青春タイムトラベル ~ 昭和の街角

昭和・平成 ~良き時代の「街の景色」がここにあります。

梅田コマ劇場 ~梅田のド真ん中で露店?

2021-06-05 | 昭和・懐かしい大阪の風景

人生60年も生きていると、いろんな忘れていることがあります。ところがひょんなことから思い出す時がある!人間の脳って凄いな~と思う瞬間。(笑)昨夜、梅田の地下街のことを書いている時に、あることを思い出しました!

浪人中にも関わらず、大学の入学金や学費をためるためにバイトをしていた僕に、友人が「一緒にやろう、いい金になるぞ!」と話を持ち掛けて来たバイトは、「露店販売」。しかも山本寛斎の洋服と、もう1人誰かデザイナーのスエットの2種類が商材でした。値段が安すぎるので、「これ本物か?」という僕の質問については、友人も「そんな訳ないよな」と困惑気味でした。

外車のでかいサンダーバード?に乗った、テキ屋か何か、あんまり堅気に見えない人の車に乗せられ、連れて行かれたのは何と、ナビオ阪急の真ん前!そこに折り畳みのワゴンを出し、服を上に置いて、寅さんのように売る。



今と違い、道路を挟んで右にナビオ、左に梅田コマの路上は、人混みも無く、待ち合わせの若者もいなかった。正に大都会のド真ん中!写真の赤い囲みの位置(地図A地点)にワゴンを置いて、「山本寛斎が安いよ~!」と声を出して売る。どう考えても、やってはいけない商売だ。また街の風景に浮き上がっている!



いくら何でもナビオの前はマズイやろと、1~2時間の商いの後、数メートル移動して写真のオレンジの場所(地図B地点)、コマ劇場前へ。位置的には大して変わらないけれど、気持ち的には楽になる。ナビオは出来立て、コマはもうすぐ取り壊しの時期だからだったのか?
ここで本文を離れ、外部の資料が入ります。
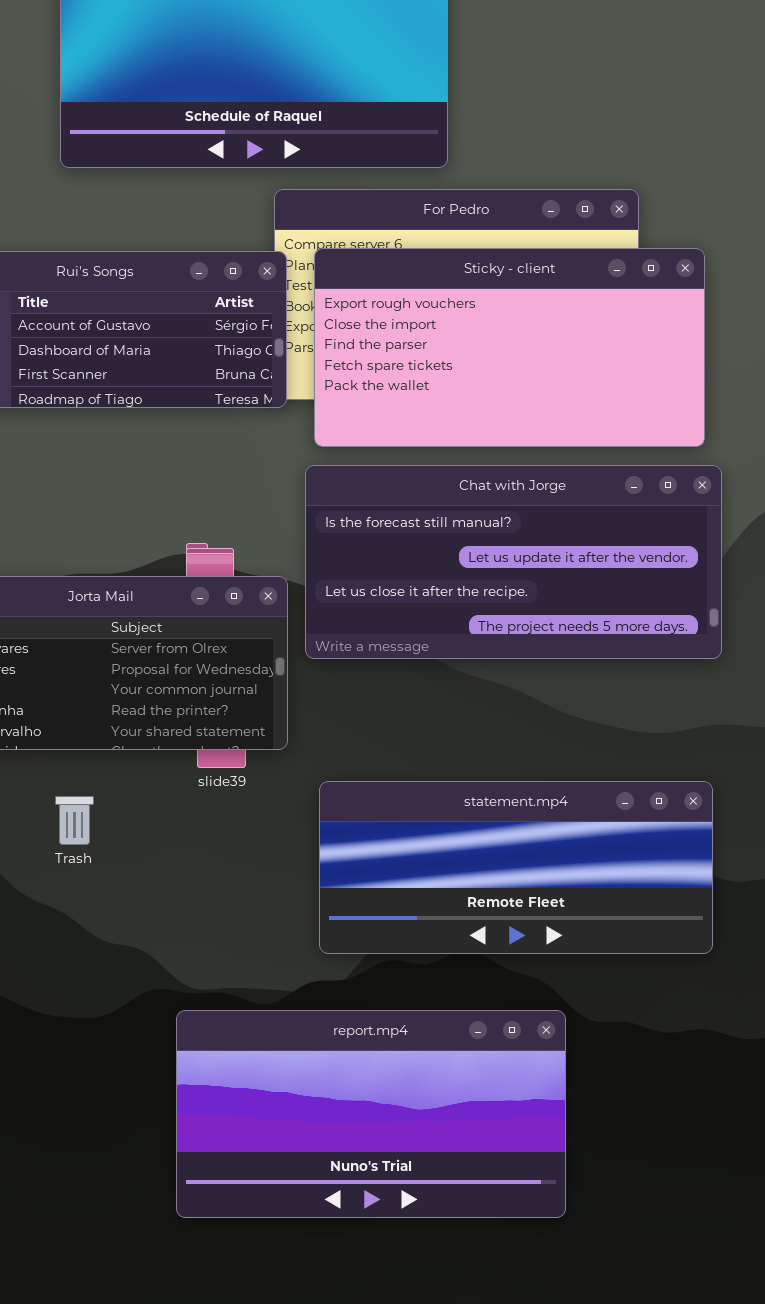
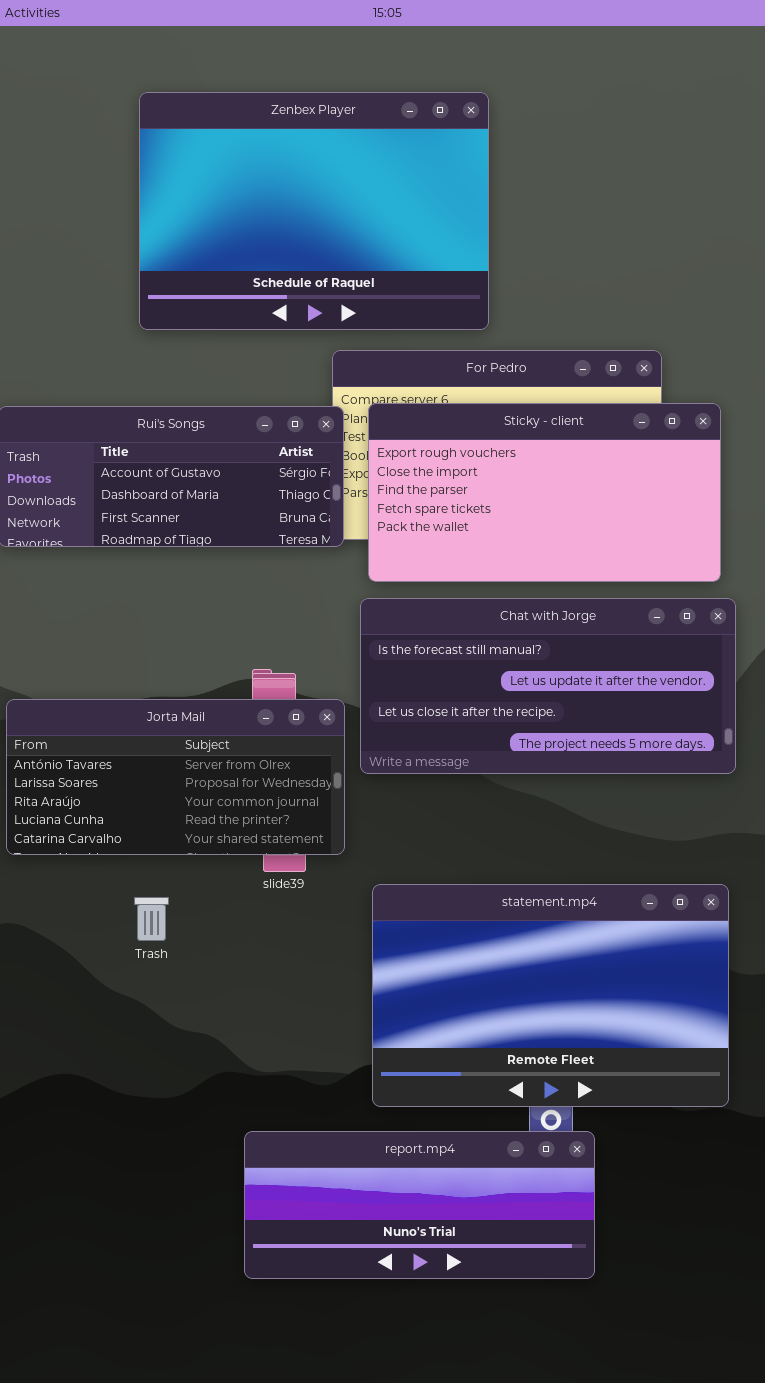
statement.mp4: [319,781,713,954] -> [372,884,729,1107], resized
report.mp4: [176,1010,566,1218] -> [244,1131,595,1279], resized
案の定、「誰に断って、ここで商売をしてるんや!」と、ヤクザが「みかじめ料」を求めて来る。「僕らはバイトなんで詳しいことは分かりません。大将が来た時に話をしてもらえますか?」「よっしゃ、じゃあ来たら連絡させろ」と。これが何回もやって来る。

挙句の果てには「兄ちゃんらな、知らんからってバイトやからって、何してもいいと思ったらアカンよ。学生やったら、自分のしてることの是非くらい分からんと・・」と、ヤクザに30分から説教される始末。反社会勢力に教えられるほど、情けないことはない。

それだけではなく、警察官も何度もやって来る。「路上販売の許可証は?」「責任者は?」こちらも「自分のしている仕事が、やっていいことかどうか知っててやらないと・・。ヤクザも文句を言いに来るやろ?」とお説教。

そんなこんなで大将も午後3時頃には、ここから撤退を決断し、今度はJR東淀川駅前に移動。

それでも梅田では山本寛斎が数枚、東淀川ではスエットが数枚売れた。値段は寛斎が7千円くらい、スエットは3千円くらいで結構なお値段なのに、女性が買って行った。偽物と分からないのか?友人と僕は「本物」なんて一言も言わず、「見ての通りの品物で、山本寛斎と聞いてはいますが分かりません。本物がこんなに安い訳ないですよね」と正直に言っていたのに。

僕はこの日だけで、このバイトを辞めましたが、そこそこのバイト代をもらいました。同じく苦労人の友人は数日続けたと思うけど。(笑)あれは一体何だったんだろう・・・と思い出した記憶の1コマです。その友人とは今も付き合いがありますが、この後医学部に合格、現在はコロナと最前線で闘う医師になっています。